[[ Information, beginning ]]

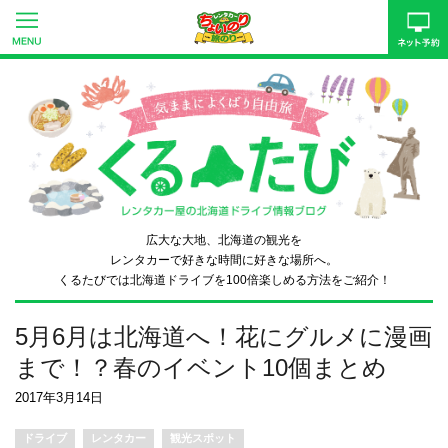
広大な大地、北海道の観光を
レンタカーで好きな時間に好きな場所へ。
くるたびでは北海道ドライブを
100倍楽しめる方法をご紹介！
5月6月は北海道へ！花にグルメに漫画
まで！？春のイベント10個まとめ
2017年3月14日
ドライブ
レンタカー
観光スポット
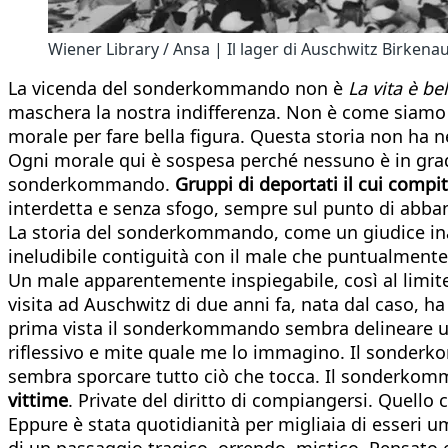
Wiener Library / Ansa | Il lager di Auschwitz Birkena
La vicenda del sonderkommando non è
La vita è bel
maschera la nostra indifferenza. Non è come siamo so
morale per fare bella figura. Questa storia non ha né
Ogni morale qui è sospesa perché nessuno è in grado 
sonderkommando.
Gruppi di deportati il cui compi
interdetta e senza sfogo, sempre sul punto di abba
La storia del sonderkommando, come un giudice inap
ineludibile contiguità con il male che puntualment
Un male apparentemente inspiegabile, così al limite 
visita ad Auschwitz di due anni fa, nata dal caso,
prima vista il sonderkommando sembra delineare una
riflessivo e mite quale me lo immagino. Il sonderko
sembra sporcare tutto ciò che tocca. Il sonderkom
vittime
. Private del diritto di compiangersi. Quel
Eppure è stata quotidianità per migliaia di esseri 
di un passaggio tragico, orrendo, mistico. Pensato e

[[ Information, end ]]
[[ Information, beginning ]]

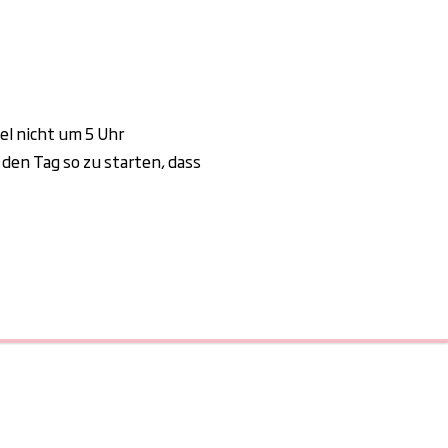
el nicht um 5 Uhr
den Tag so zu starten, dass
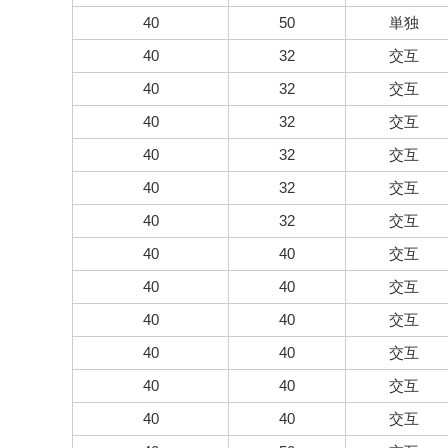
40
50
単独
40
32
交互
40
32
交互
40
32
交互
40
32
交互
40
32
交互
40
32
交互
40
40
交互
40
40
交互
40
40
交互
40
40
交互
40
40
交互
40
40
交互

[[ Information, end ]]

Look over the data above and show each line that contains "sembra".

prima vista il sonderkommando sembra delineare una
sembra sporcare tutto ciò che tocca. Il sonderkom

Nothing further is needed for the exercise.